Upon the attending physician’s return to the clinic workspace, she was notified that the patient had received the enoxaparin shot. As such, she wrote him a prescription for more enoxaparin and wrote for his discharge with follow-up with his outside hematologist. The charge nurse went and discharged the patient. She reported that as she approached the room, she heard the unknown physician telling the patient that he didn’t get the enoxaparin sooner because of a cost issue. Despite all of that, the charge nurse stated that the patient was very grateful for his care and he felt it was appropriate. He told her that his wife worked with the unknown physician and that they had “butted heads” multiple times. He stated that he had asked the unknown physician to tone it down and that he was very embarrassed by his behavior. The patient thanked the charge nurse for the care he received and left the clinic.
This interaction was extremely unprofessional on many levels. While the 2 physicians may have had different opinions on the best management approach for this patient, it is not appropriate for the unknown physician to come into a clinic without introduction and direct the care of the patient. Nor is it appropriate for him to be so confrontational with the clinic attending physician in the middle of the clinic workspace and in front of all of the staff. And finally it was necessary for the unknown physician to degrade the care to the patient directly.
This scenario could play out in many different ways in your future.
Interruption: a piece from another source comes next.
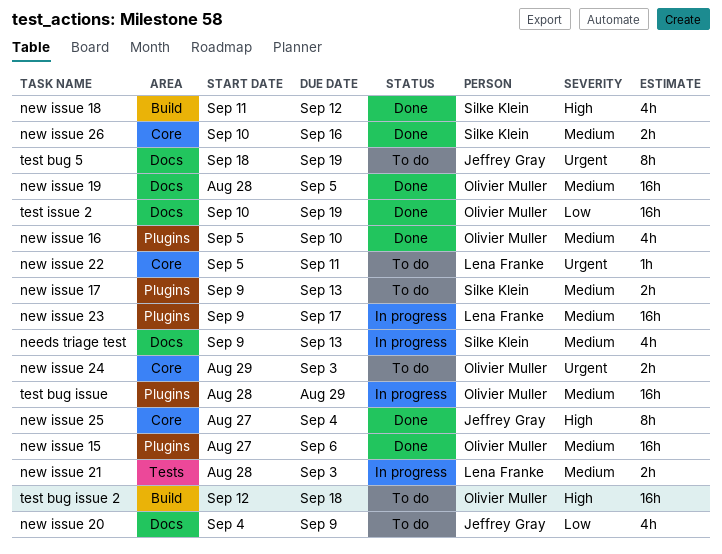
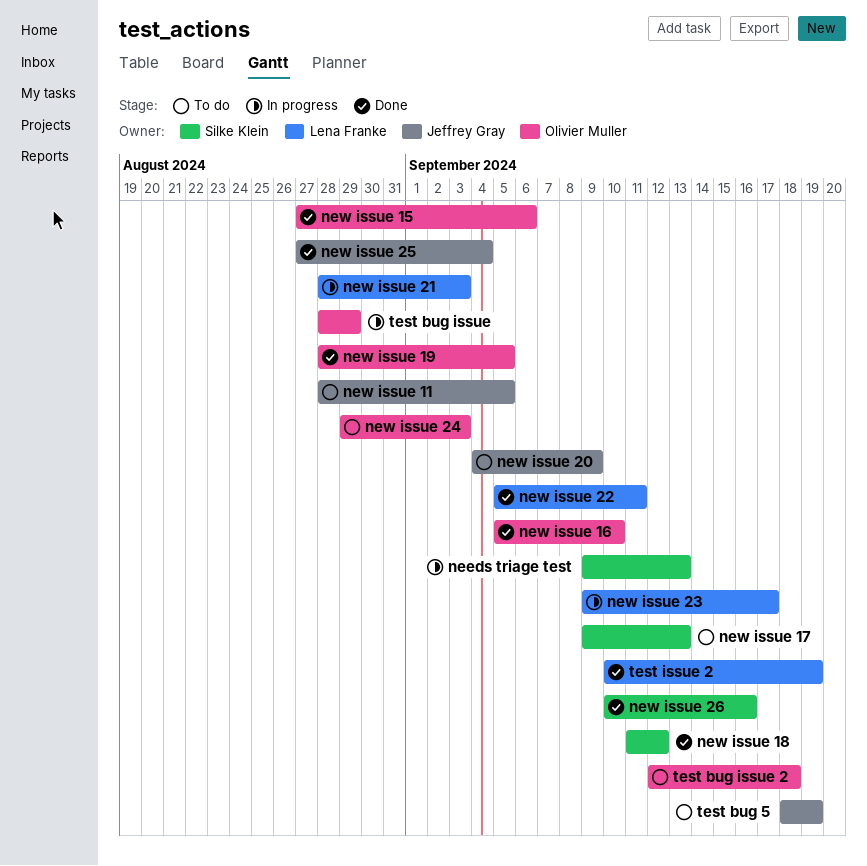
new issue 11: none -> present
new issue 22, status: To do -> Done
test issue 2, owner: Olivier Muller -> Lena Franke

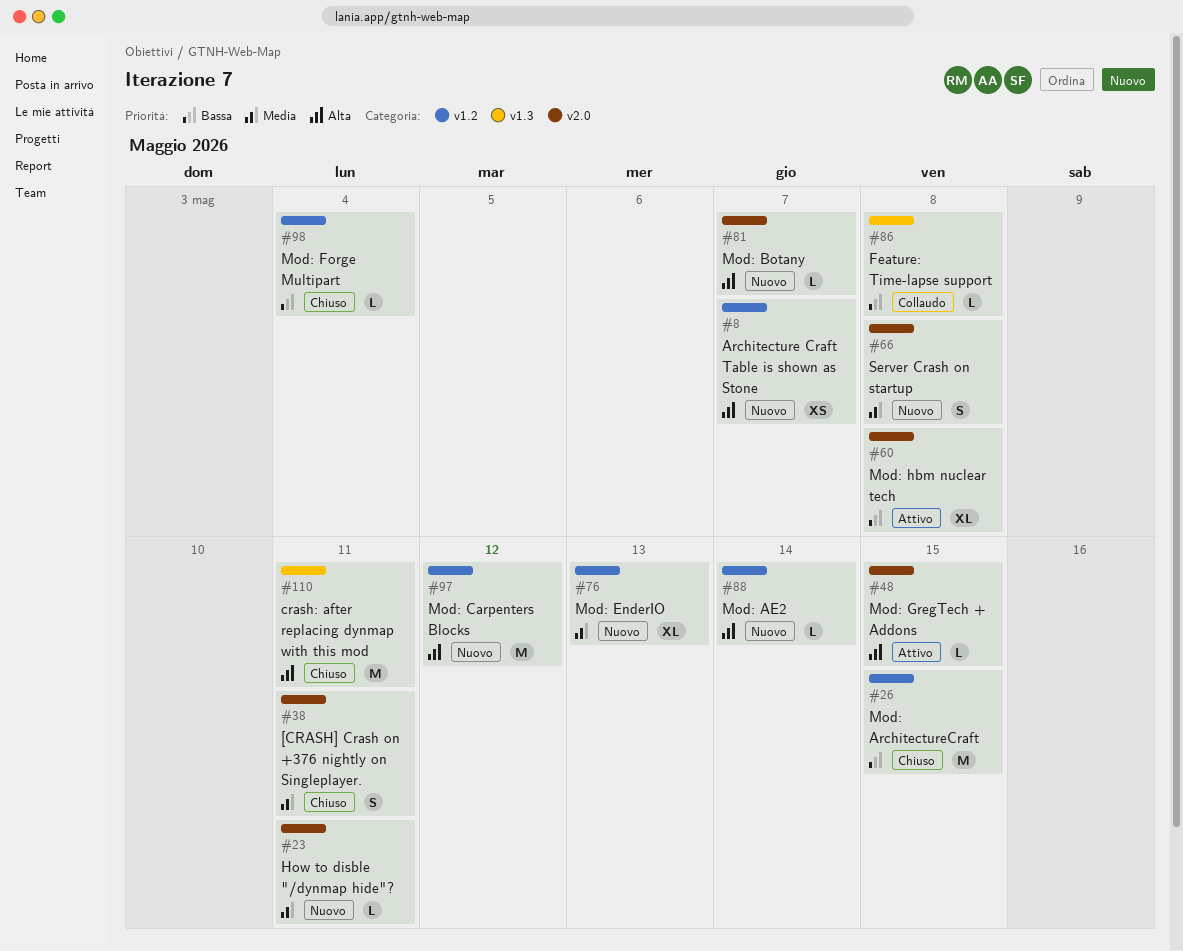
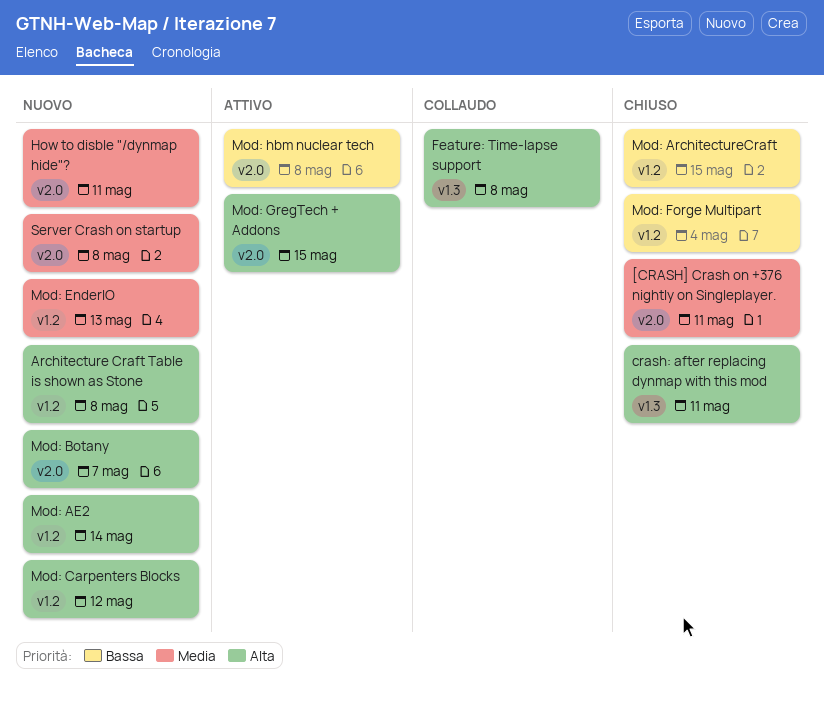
Architecture Craft Table is shown as Stone, due: May 7 -> May 8
Feature: Time-lapse support, priority: Bassa -> Alta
It will be critical to maintain composure as you balance a patient-centered approach with evidence-based medicine, safe practices, and competing demands. You will have the ability to control your own communication and reactions while acknowledging that you cannot control those of others. As you continue in your career you will have the chance to learn and grow if you allow yourself an element of vulnerability—your vulnerable patients will be beneficiaries.